Finding mahalanobis distance using Python

Overview:

Mahalanobis distance is the multivariate equivalent of the z-score. It gives the distance of a point to a probability distribution.
Understanding the Mahalanobis distance requires understanding of few statistical definitions and concepts.
- Mean: Mean is the arithmetic average of the data and it is a measure of the central tendency. It gives an idea about what is the expected value of an outcome.
- Variance: Variance is the squared average of the distance of an outcome from the mean. It is the expected value of the squared average of the distance from the mean. The value of the variance is equal to the square of standard deviation.
- Standard Deviation: The standard deviation describes how for a value of an outcome differs from the mean. Is computed by taking square root of the variance.
- The z-score: The formula for the z-score is given by

z = x-μ/σ

z score = Difference from mean / Standard Deviation

The z-score describes how many standard deviations a data-point varies from the mean.
- While z-score is for the univariate data, the Mahalanobis distance is for the multivariate data.
- The Mahalanobis distance finds the distance between a data-point and a probability distribution.
Mahalanobis distance is given by

D²=(x-m)^T.C^-1.(x-m)

x is the value of the observation

C is the covariance matrix.

C^-1is the inverse of the covariance matrix.

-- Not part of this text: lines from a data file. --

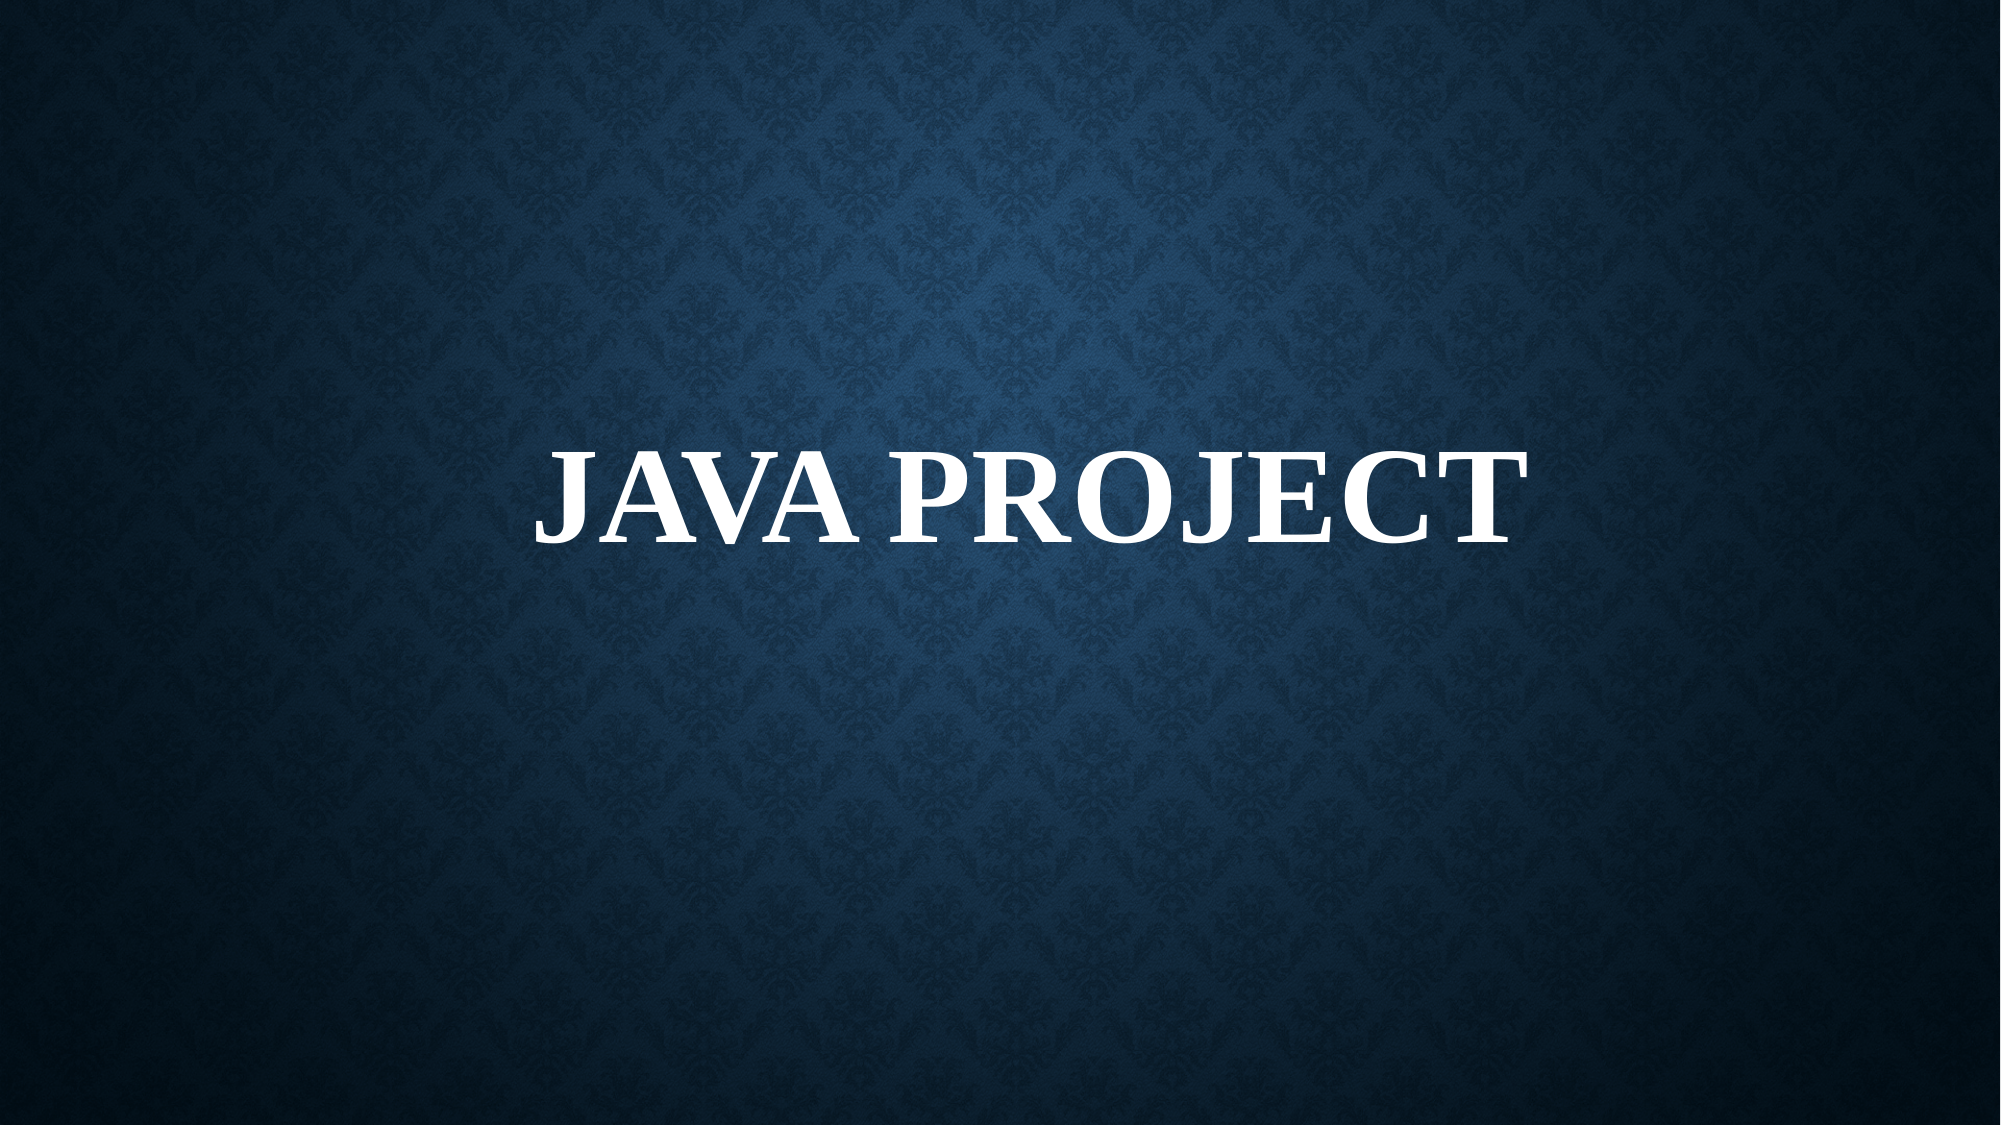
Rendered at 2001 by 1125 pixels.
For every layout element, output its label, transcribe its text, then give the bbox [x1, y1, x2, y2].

title JAVA PROJECT [149, 289, 1911, 707]
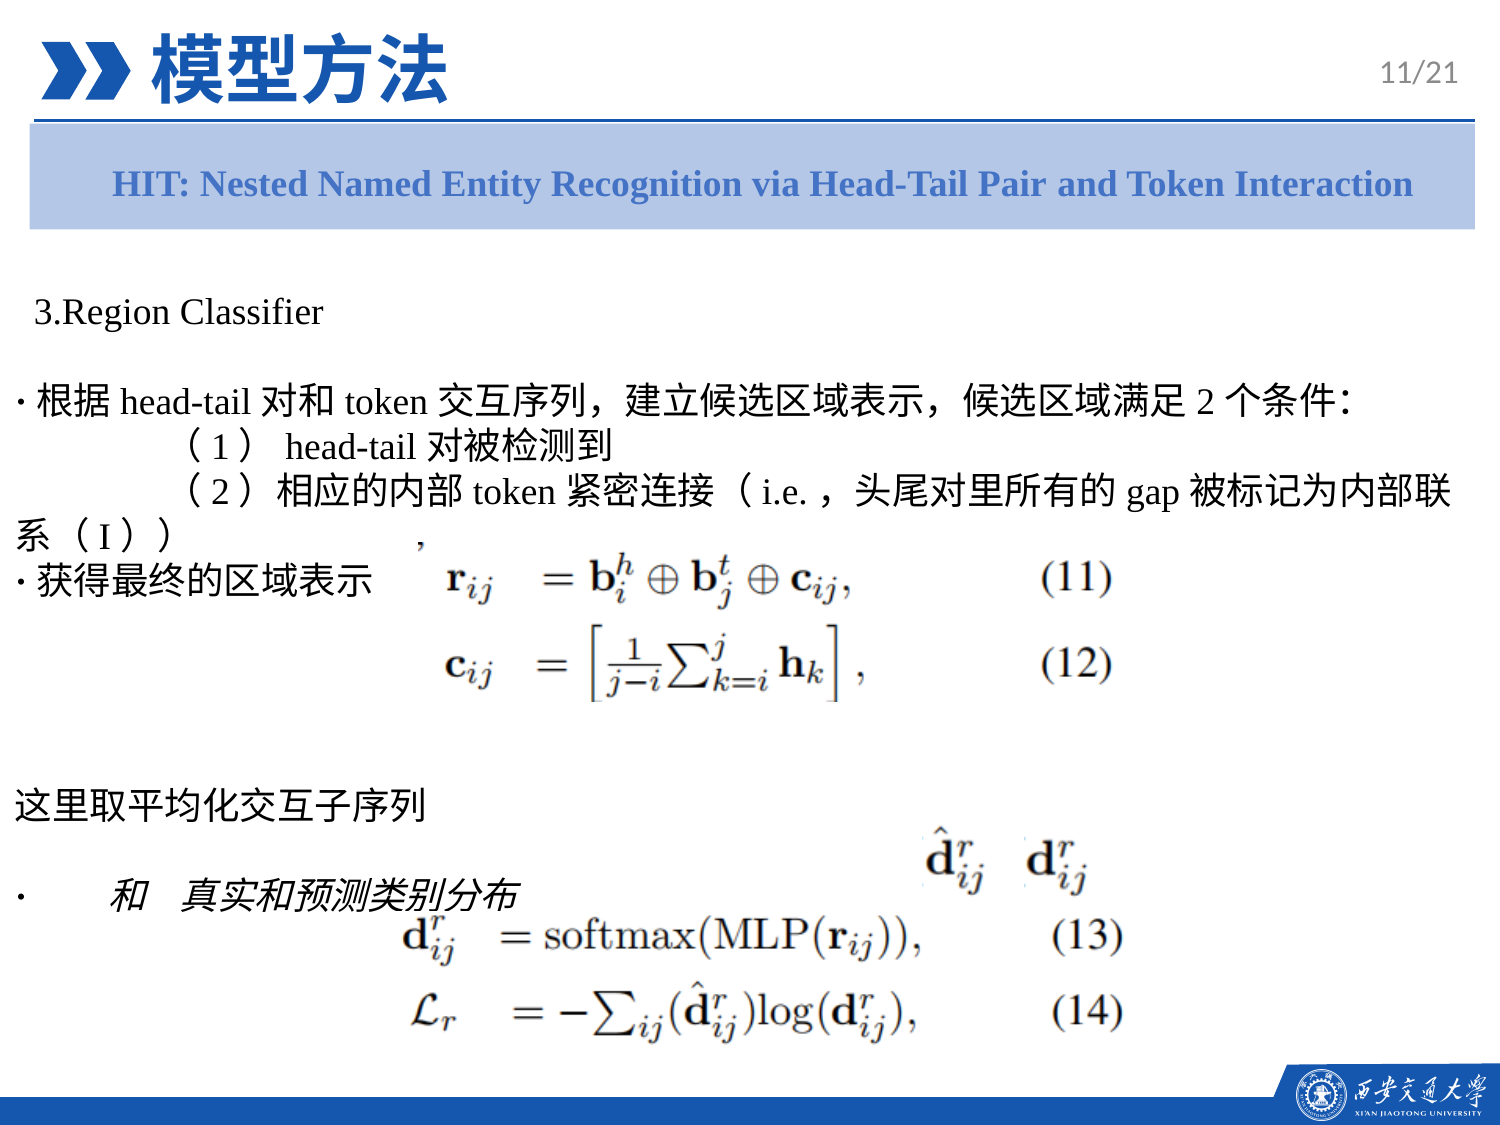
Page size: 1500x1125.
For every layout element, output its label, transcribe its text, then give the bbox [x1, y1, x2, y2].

picture [1024, 823, 1092, 899]
picture [922, 823, 991, 906]
picture [391, 911, 1133, 1045]
slide_number /21 [1355, 41, 1474, 100]
picture [1296, 1069, 1486, 1121]
text_box 模型方法 [0, 14, 601, 120]
text_box HIT: Nested Named Entity Recognition via Head-Tail Pair and Token Interaction [29, 123, 1476, 231]
picture [418, 542, 1133, 702]
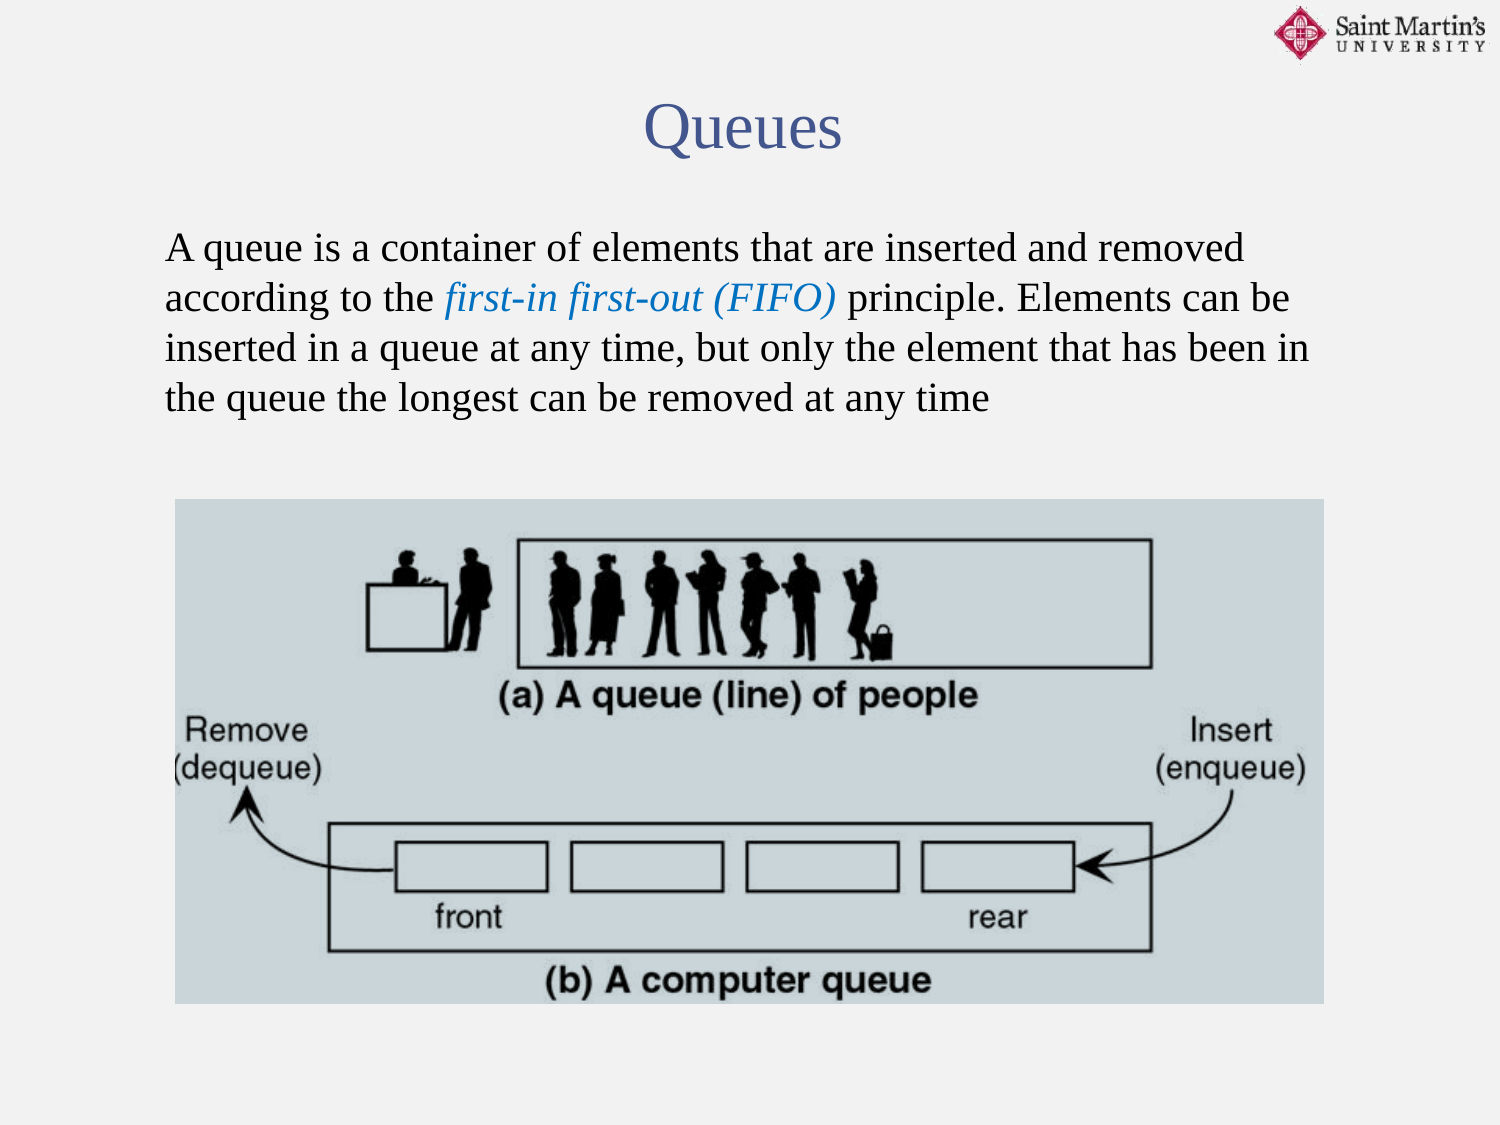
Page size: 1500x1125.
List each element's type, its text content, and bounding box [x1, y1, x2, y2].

picture [1264, 0, 1500, 65]
text_box Queues [125, 74, 1363, 170]
picture [175, 499, 1325, 1004]
text_box A queue is a container of elements that are inserted and removed according to the first-in first-out (FIFO) principle. Elements can be inserted in a queue at any time, but only the element that has been in the queue the longest can be removed at any time [149, 212, 1363, 428]
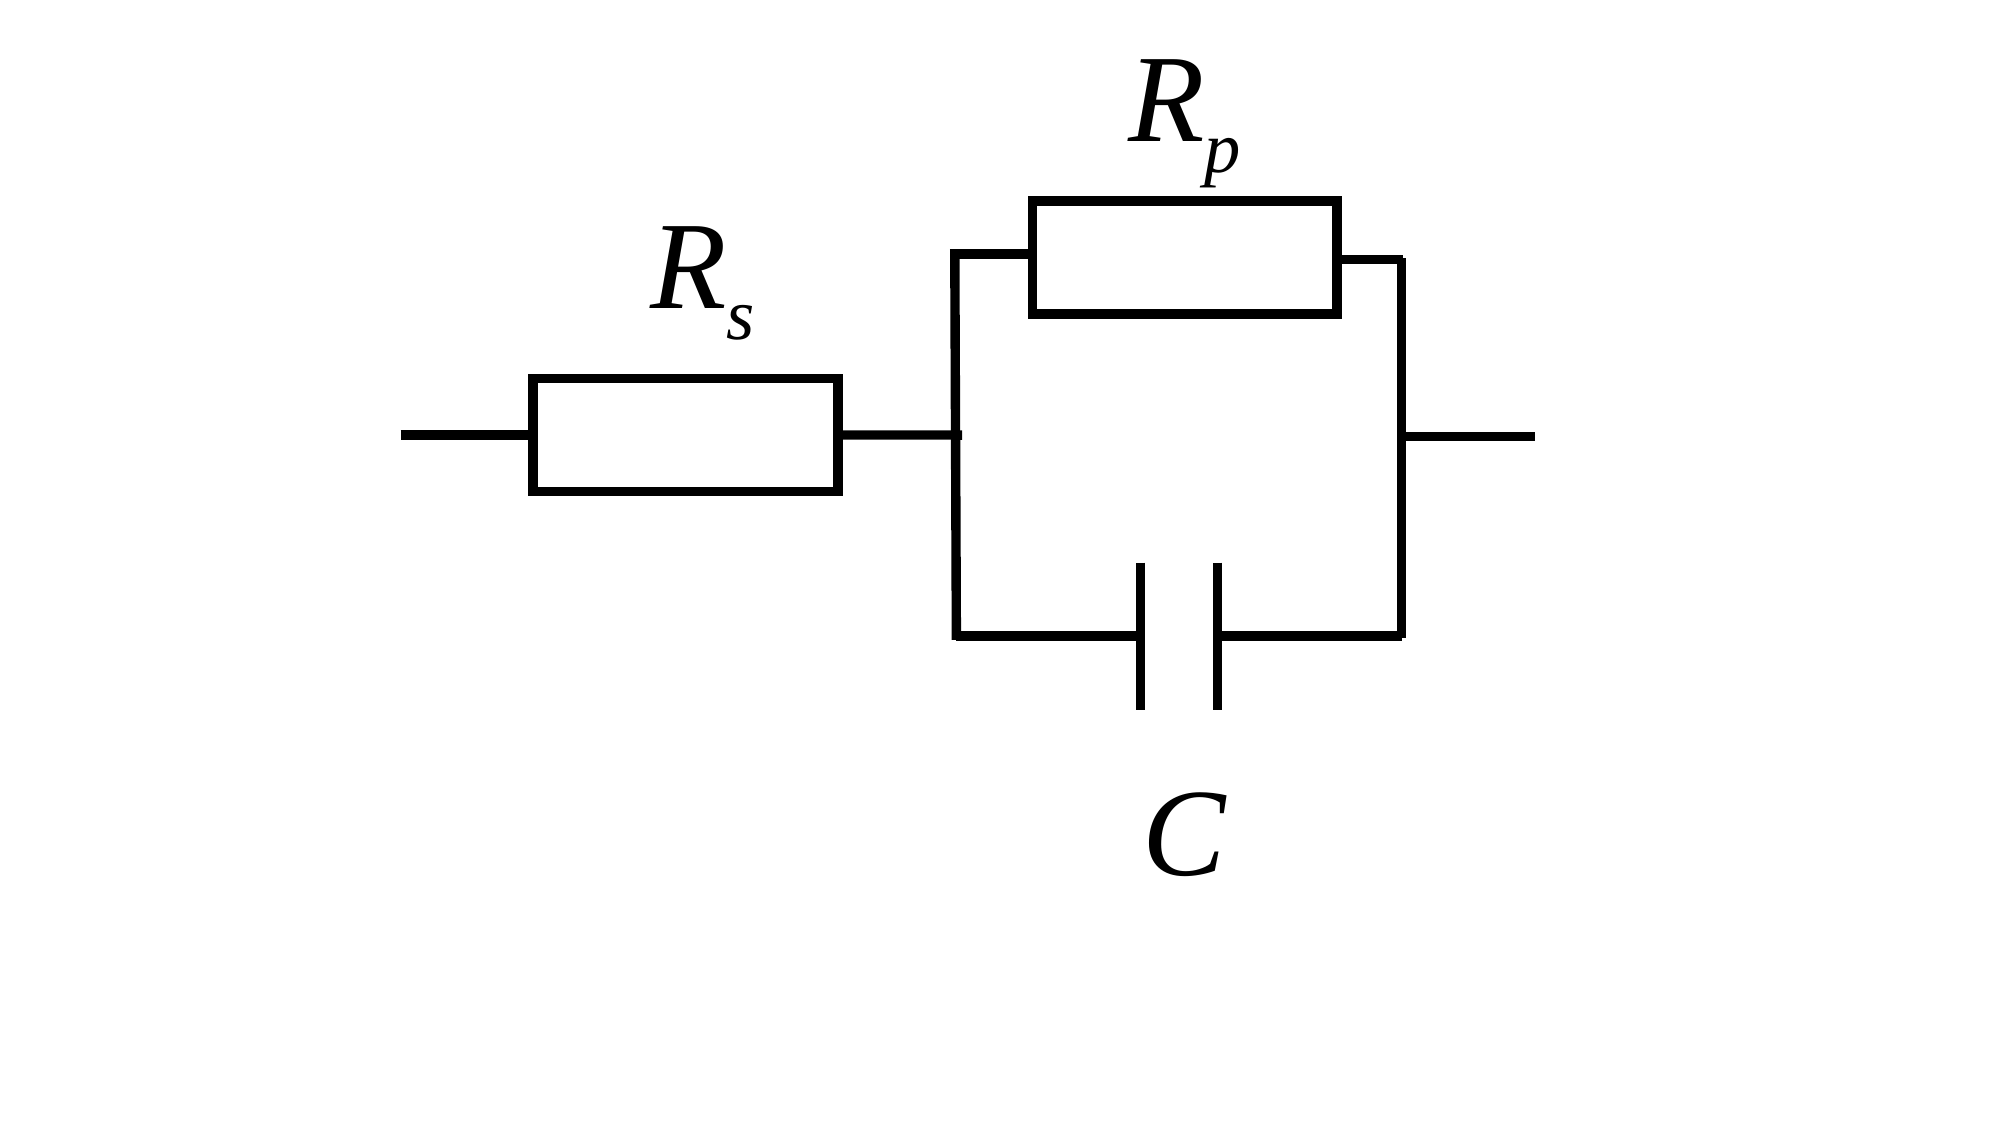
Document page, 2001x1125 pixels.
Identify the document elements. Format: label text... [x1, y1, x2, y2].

m is the mean of the distribution.

The superscript ^T denotes that transpose needs to be taken. The superscript ^-1 denotes the inverse operation.

Covariance describes the relation between two variables. For multi-variate data the covariance is given as a square matrix whose elements are pairwise covariance of two variables.
Mahalanobis distance is used in clustering, classification and outlier detection problems.
The SciPy function mahalanobis() from the scipy.spatial.distance module computes the Mahalanobis distance of a given multi-variate point to a probability distribution.

Example:

# Example Python program that finds the Mahalanobis distance between
# a multivariate distribution and a given point.
import scipy.spatial.distance as dist
import numpy

# Set the floating pointing printing format for numpy
numpy.set_printoptions(precision=4, suppress=True)

# The data points
brain_weights_birds = numpy.array([[0.5, 0.01365], # Parrot(GWA)
[0.45, 0.00725], # Crow
[0.3, 0.001], # Sparrow
[1.8, 0.012], # Seagull
[2, 0.022], # Snowy Owl
[1, 0.065] # Duck
])

# Find the covariance
covariance = numpy.cov(brain_weights_birds, rowvar=False)
print("Covariance matrix:")
print(covariance)

# Find the inverse of the covariance matrix
# (As the matrix seems to be singular as reported by the
# linalg.inv() function)
invCovariance = numpy.linalg.pinv(covariance)
print("Inverse covariance matrix:")
print(invCovariance)

# Find the centroid of the distribution through mean
centroid = numpy.mean(brain_weights_birds, axis=0)
print("Centroid of the distribution:")
print(centroid)

# Let us find where a Hen is from the given distribution
wolf = [2.5, .003]
mahalanobis_distance = dist.mahalanobis(wolf, centroid, invCovariance)
print("Mahalanobis_distance:")
print(mahalanobis_distance)

Output:

Covariance matrix:
[[0.5364 0.0038]
[0.0038 0.0005]]
Inverse covariance matrix:
[[ 1.9646 -14.1091]
[ -14.1091 1983.3263]]
Centroid of the distribution:
[1.0083 0.0202]
Mahalanobis_distance:
2.382557193435126